XI
М. О. Гершензону
Не довольно ли, дорогой друг мой, компрометировали мы себя, каждый по-своему: я – своим мистицизмом, вы – анархическим утопизмом и культурным нигилизмом, как обоих определило и осудило бы «компактное большинство» (словцо Ибсена) современных собраний и митингов. Не разойтись ли нам по своим углам и не затихнуть ли каждому на своей койке? «Как сердцу высказать себя? Другому как понять тебя? Поймет ли он, чем ты живешь? Мысль изреченная есть ложь»{85}. Я не люблю злоупотреблять этим грустным признанием Тютчева; мне хочется думать, что в нем запечатлелась не вечная правда, а основная ложь нашей расчлененной и разбросанной культурной эпохи, бессильной родить соборное сознание, эпохи, осуществляющей предпоследние выводы исконного греха «индивидуации»{86}, которыми отравлена вся историческая жизнь человечества – вся культура. Мы силимся преодолеть это смертное начало вседневно и всечасно непрерывным творчеством больших и малых культов, – каждый культ уже соборен, пока жив, хотя бы соединял троих только или двоих служителей, – и соборность вспыхивает на мгновенье и гаснет опять и не может многоголовая гидра раздираемой внутренним междоусобием культуры обратиться в согласный культ. Но жажда единения не должна все же соблазнять нас к уступчивости и соглашательству, то есть к внешнему установлению видимой и мнимой связи там, где не сплелись в одну сеть самые корни сознания и как бы кровеносные жилы духовных существ. В глубине глубин, нам не досягаемой, все мы – одна система вселенского кровообращения, питающая единое всечеловеческое сердце. Но не должно упреждать чувствования, данного нам только как отдаленное и смутное предчувствие, и подменить сокровенную святую реальность вымышленными ее подобиями. У нас двоих нет общего культа. Вам кажется, что забвение освобождает и живит, культурная же память порабощает и мертвит; я утверждаю, что освобождает память, порабощает и умерщвляет забвение. Я говорю о пути вверх, а вы говорите мне, что крылья духа обременены и разучились летать. «Уйдем», – приглашаете вы, а я отвечаю: «Некуда: от перемещения в той же плоскости ничего не изменится ни в природе плоскости, ни в природе движущегося тела»… Когда-то я пел:
Вам – пращуров деревья
И кладбищ теснота;
Нам вольные кочевья
Судила Красота.
========
§ ЗАДАНИЕ 1: Переведите, пожалуйста, на английский язык предложение из письма М. О. Гершензону: «Я говорю о пути вверх, а вы говорите мне, что крылья духа обременены и разучились летать».
§ ЗАДАНИЕ 2:
Ответьте по письму М. О. Гершензону:
(a) Чьё это словцо — «компактное большинство»?
(b) Чьим грустным признанием автор письма не любит злоупотреблять?
(c) Что, по мнению адресата, освобождает и живит?
§ ЗАДАНИЕ 3: Продолжите письмо М. О. Гершензону, начав сразу после строк «Нам вольные кочевья / Судила Красота».
Следующий материал самостоятельный и с письмом не связан.

§ ВХОДНЫЕ ДАННЫЕ:
========
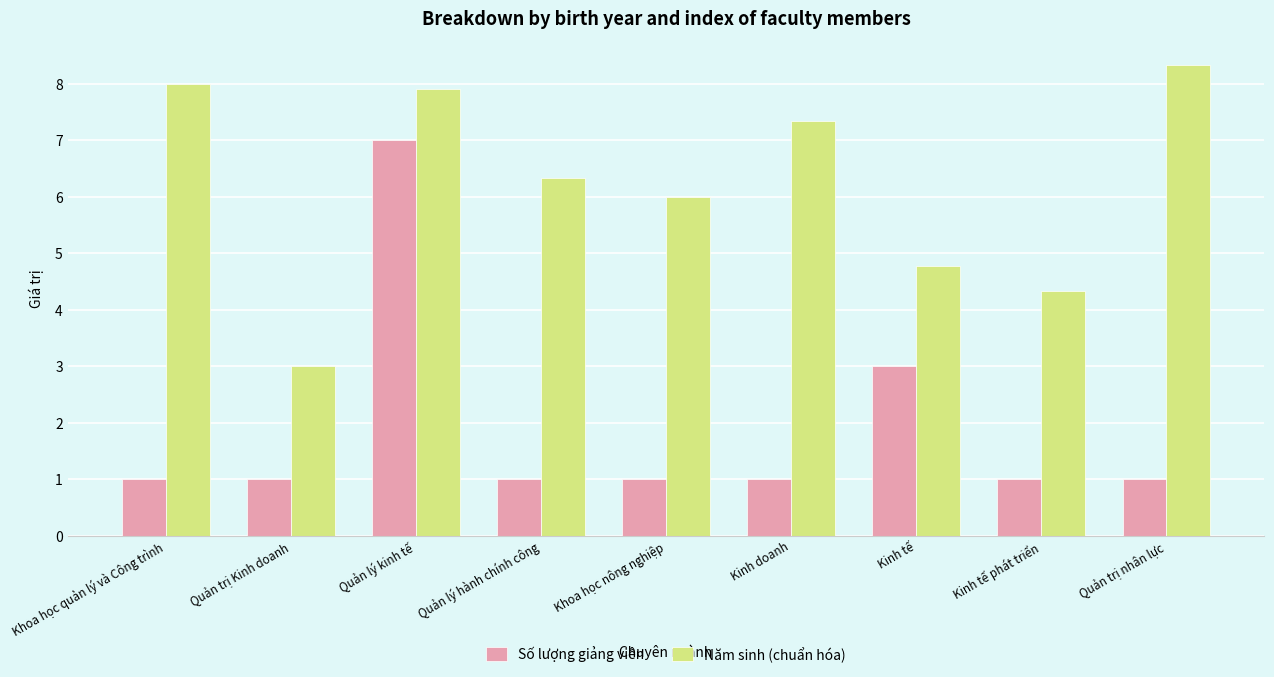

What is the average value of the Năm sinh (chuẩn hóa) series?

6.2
========
§ ОТВЕТ 1: I speak of the path upward, and you tell me that the wings of the spirit are weighed down and have forgotten how to fly.

§ ОТВЕТ 2:
(a) Ибсена.
(b) Тютчева.
(c) Забвение.

§ ОТВЕТ 3:
Вседневная измена,
Вседневный новый стан…{87}
И тут же правдивая муза заставляла певца, мятежника против культурного предания, присовокупить:
Безвыходного плена
Блуждающий обман.
О, для культа должно покидать насиженные места и деревья пращуров:
Братья, уйдем в сумрак дубрав священных…
Чадам богов посох изгнанья легок,
Новой любви расцветший тирс…
Широка цветоносная земля и много светлых полян по ней
– ждут наших уст приникших
И с дифирамбом дружных ног…{88}
Так будет, дорогой друг мой, хотя и нет еще знамений такого обращения. Культура обратится в культ Бога и Земли. Но это будет чудом Памяти, – Перво-Памяти человечества. Внутренне культура не однородна, как не едина вечность, как множествен и состав человеческой личности.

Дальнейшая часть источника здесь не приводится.